Thermal Stability of Bio-Based Aliphatic-Semiaromatic Copolyester for Melt-Spun Fibers with Excellent Mechanical Properties.

Abstract

Flexible aliphatic poly(lactic acid) is introduced into polyethylene terephthalate through copolymerization to prepare biodegradable copolyester, which aims to solve the non-degradability of polyethylene terephthalate (PET) and realize the greening of raw materials. In this work, poly(ethylene terephthalate-co-lactic acid) random copolyesters (PETLAs) of lactic acid composition from 10 to 50% is synthesized via one-pot method. The chemical structure and composition, thermal property, and crystallization property of prepared PETLAs resin are characterized.

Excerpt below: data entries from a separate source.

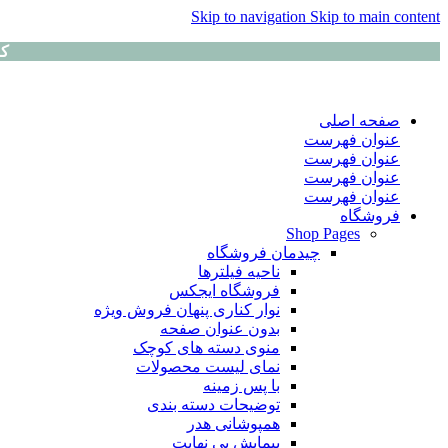
Skip to navigation
Skip to main content
کا
صفحه اصلی
عنوان فهرست
عنوان فهرست
عنوان فهرست
عنوان فهرست
فروشگاه
Shop Pages
چیدمان فروشگاه
ناحیه فیلترها
فروشگاه ایجکس
نوار کناری پنهان
فروش ویژه
بدون عنوان صفحه
منوی دسته های کوچک
نمای لیست محصولات
با پس زمینه
توضیحات دسته بندی
همپوشانی هدر
پیمایش بی نهایت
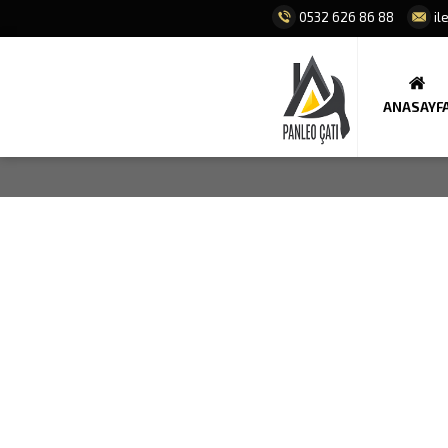
0532 626 86 88
il
ANASAYF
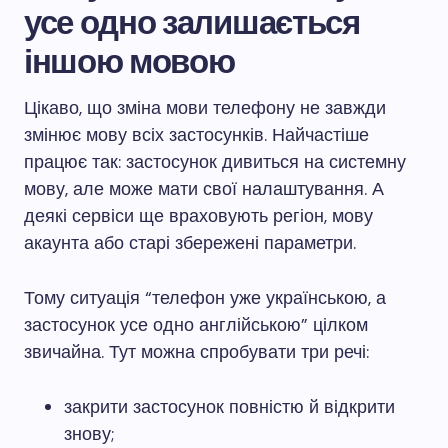
усе одно залишається
іншою мовою
Цікаво, що зміна мови телефону не завжди
змінює мову всіх застосунків. Найчастіше
працює так: застосунок дивиться на системну
мову, але може мати свої налаштування. А
деякі сервіси ще враховують регіон, мову
акаунта або старі збережені параметри.
Тому ситуація “телефон уже українською, а
застосунок усе одно англійською” цілком
звичайна. Тут можна спробувати три речі:
закрити застосунок повністю й відкрити
знову;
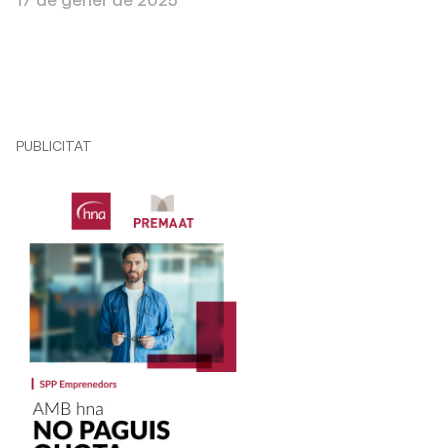
PUBLICITAT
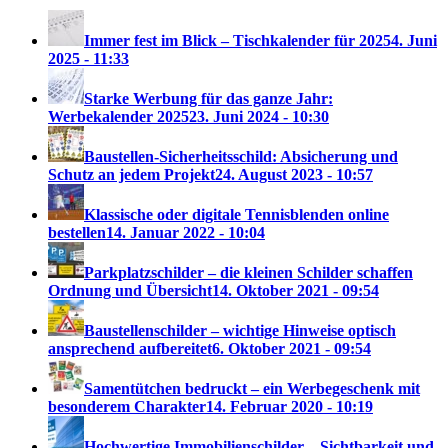
Immer fest im Blick – Tischkalender für 2025
4. Juni
2025 - 11:33
Starke Werbung für das ganze Jahr:
Werbekalender 2025
23. Juni 2024 - 10:30
Baustellen-Sicherheitsschild: Absicherung und
Schutz an jedem Projekt
24. August 2023 - 10:57
Klassische oder digitale Tennisblenden online
bestellen
14. Januar 2022 - 10:04
Parkplatzschilder – die kleinen Schilder schaffen
Ordnung und Übersicht
14. Oktober 2021 - 09:54
Baustellenschilder – wichtige Hinweise optisch
ansprechend aufbereitet
6. Oktober 2021 - 09:54
Samentütchen bedruckt – ein Werbegeschenk mit
besonderem Charakter
14. Februar 2020 - 10:19
Hochwertige Immobilienschilder – Sichtbarkeit und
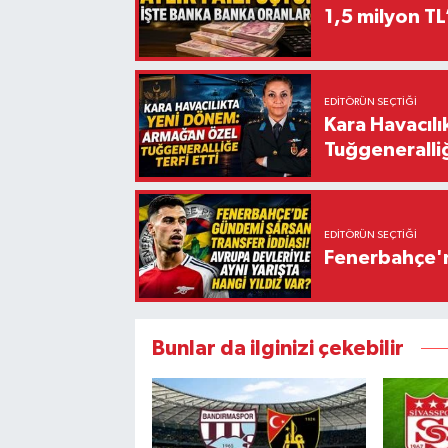
1,5 milyon TL
EDITÖRÜN SEÇTIĞI
Kara Havacıl
Tuğgeneralliğ
EDITÖRÜN SEÇTIĞI
Fenerbahçe'n
Bunlar da ilginizi çekebilir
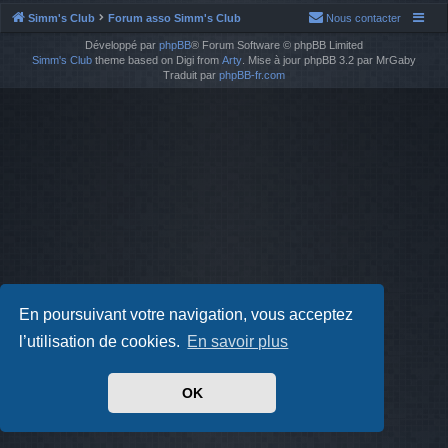
Simm's Club
Forum asso Simm's Club
Nous contacter
Développé par
phpBB
® Forum Software © phpBB Limited
Simm's Club
theme based on Digi from
Arty
. Mise à jour phpBB 3.2 par MrGaby
Traduit par
phpBB-fr.com
En poursuivant votre navigation, vous acceptez
l’utilisation de cookies.
En savoir plus
OK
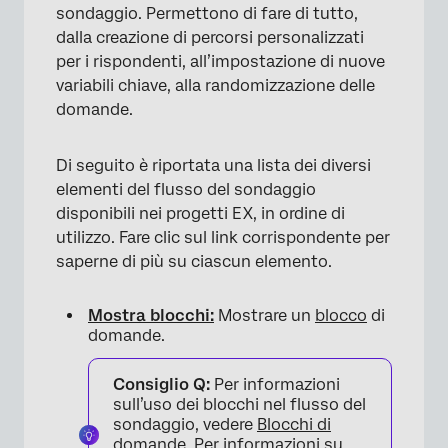
sondaggio. Permettono di fare di tutto,
dalla creazione di percorsi personalizzati
per i rispondenti, all’impostazione di nuove
variabili chiave, alla randomizzazione delle
domande.
Di seguito è riportata una lista dei diversi
elementi del flusso del sondaggio
disponibili nei progetti EX, in ordine di
utilizzo. Fare clic sul link corrispondente per
saperne di più su ciascun elemento.
Mostra blocchi:
Mostrare un
blocco
di
domande.
Consiglio Q:
Per informazioni
sull’uso dei blocchi nel flusso del
sondaggio, vedere
Blocchi di
domande
. Per informazioni su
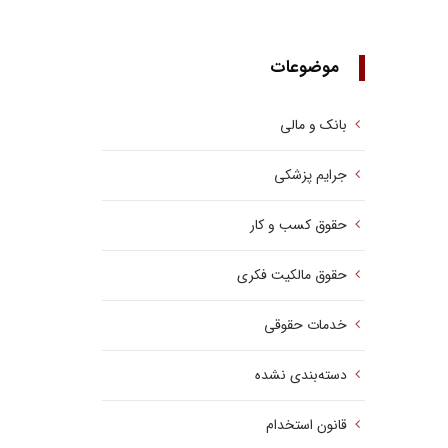
موضوعات
بانک و مالی
جرایم پزشکی
حقوق کسب‌ و کار
حقوق مالکیت فکری
خدمات حقوقی
دسته‌بندی نشده
قانون استخدام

The results shows that the introduction of LA segment forms random copolyester, and the flexible LA segment results in slight decrease in the glass transition temperatures (Tg ), melting point (Tm ), and crystallinity (Xc ) of the copolyesters. The thermal stability of PETLAs is better, and the initial decomposition temperature of PETLA-10 can reach 394°C. The PETLAs resin exhibits good processability, and PETLAs fibers are prepared by melt spinning. The strength of PETLA-10 fiber can reach 260MPa after drawing treatment, and the elongation at break can reach 130%. Taking advantage of their features, PETLAs as an innovative bio-based polymer are expected to achieve ecofriendly applications in the fields of fiber, plastic, and film.